FDUS Launches $100M Note Offering to Redeem Existing Debt
Fidus Investment Corporation (FDUS) has launched an underwritten public offering of an additional $100 million aggregate principal amount of 6.750% notes due 2030. The offering is expected to close on October 3, 2025, subject to customary closing conditions.

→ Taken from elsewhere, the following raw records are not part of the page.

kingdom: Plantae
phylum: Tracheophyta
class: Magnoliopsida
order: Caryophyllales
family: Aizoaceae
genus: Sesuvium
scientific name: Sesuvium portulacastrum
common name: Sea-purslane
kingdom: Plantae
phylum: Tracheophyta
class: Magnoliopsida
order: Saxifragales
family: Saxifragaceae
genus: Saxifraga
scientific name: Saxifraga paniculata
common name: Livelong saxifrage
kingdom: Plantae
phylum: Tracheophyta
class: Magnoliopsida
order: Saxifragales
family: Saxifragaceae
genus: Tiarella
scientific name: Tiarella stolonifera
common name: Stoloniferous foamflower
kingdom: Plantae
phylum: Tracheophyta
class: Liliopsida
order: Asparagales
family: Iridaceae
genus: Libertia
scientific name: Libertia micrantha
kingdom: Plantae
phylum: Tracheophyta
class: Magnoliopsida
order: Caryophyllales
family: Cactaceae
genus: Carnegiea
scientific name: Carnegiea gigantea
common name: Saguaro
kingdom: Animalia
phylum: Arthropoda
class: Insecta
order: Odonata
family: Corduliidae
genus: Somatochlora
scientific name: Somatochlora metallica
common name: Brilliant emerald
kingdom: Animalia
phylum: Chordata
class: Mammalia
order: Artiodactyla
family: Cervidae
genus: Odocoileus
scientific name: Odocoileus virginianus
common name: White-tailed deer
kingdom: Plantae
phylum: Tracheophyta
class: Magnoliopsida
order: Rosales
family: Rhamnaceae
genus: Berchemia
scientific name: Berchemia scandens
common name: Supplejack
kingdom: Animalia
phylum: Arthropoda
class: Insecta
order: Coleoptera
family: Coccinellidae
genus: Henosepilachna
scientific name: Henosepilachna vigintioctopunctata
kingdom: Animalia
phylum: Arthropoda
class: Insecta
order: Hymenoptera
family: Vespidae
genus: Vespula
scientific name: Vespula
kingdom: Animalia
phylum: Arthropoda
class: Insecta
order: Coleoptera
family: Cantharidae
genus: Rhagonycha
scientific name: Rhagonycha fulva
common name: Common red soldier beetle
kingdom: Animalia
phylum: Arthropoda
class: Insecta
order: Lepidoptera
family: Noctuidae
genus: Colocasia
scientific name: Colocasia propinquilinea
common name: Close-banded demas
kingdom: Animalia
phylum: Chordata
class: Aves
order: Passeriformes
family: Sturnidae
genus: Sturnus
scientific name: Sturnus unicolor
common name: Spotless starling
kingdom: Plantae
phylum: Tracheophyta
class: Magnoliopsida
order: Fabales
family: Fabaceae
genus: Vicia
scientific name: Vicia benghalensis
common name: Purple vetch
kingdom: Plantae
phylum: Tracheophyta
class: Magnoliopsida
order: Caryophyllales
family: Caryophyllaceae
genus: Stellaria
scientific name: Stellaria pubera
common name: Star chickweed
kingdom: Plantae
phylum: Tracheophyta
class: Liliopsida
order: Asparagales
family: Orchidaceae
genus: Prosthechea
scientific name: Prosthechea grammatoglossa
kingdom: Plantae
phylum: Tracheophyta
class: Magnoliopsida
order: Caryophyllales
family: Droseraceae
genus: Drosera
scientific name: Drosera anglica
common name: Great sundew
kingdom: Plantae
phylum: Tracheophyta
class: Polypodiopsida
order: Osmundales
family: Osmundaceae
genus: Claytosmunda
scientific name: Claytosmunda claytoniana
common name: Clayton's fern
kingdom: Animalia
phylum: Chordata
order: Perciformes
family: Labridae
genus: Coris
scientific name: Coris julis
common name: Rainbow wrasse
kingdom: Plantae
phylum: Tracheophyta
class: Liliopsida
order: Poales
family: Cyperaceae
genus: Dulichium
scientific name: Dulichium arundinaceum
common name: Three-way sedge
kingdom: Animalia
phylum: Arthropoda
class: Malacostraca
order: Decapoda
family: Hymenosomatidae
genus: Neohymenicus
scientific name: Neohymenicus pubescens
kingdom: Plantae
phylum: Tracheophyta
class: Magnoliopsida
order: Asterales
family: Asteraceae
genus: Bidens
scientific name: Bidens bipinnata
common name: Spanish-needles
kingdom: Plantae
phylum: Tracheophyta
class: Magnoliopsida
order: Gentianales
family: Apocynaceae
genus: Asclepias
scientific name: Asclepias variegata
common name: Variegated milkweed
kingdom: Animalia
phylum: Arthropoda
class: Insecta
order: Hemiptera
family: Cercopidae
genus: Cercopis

The preliminary prospectus supplement dated October 1, 2025, the pricing term sheet dated October 1, 2025, and the accompanying prospectus dated May 8, 2024, have been filed with the Securities and Exchange Commission (SEC). The Company plans to use the net proceeds to redeem in full the outstanding 4.75% notes due 2026. The Notes will mature on March 19, 2030, and may be redeemed at the Company's option at any time prior to September 19, 2029 at par plus a 'make-whole' premium, and at par thereafter. Upon issuance, the outstanding aggregate principal amount of the Company's 6.750% notes due 2030 will be $200 million. The Notes will have the same terms as the $100 million in aggregate principal amount of the 6.750% notes due 2030 that the Company initially issued on March 19, 2025. B. Riley Securities, Inc. and Clear Street LLC are acting as co-managers, while Keefe, Bruyette & Woods, A Stifel Company and Oppenheimer & Co. Inc. are acting as lead managers for this offering. Raymond James & Associates, Inc. and ING Financial Markets LLC are acting as book-runners.
Fidus Investment Corporation's latest offering aims to raise an additional $100 million, with proceeds intended for redeeming existing notes. The offering, subject to customary closing conditions, is expected to finalize on October 3, 2025.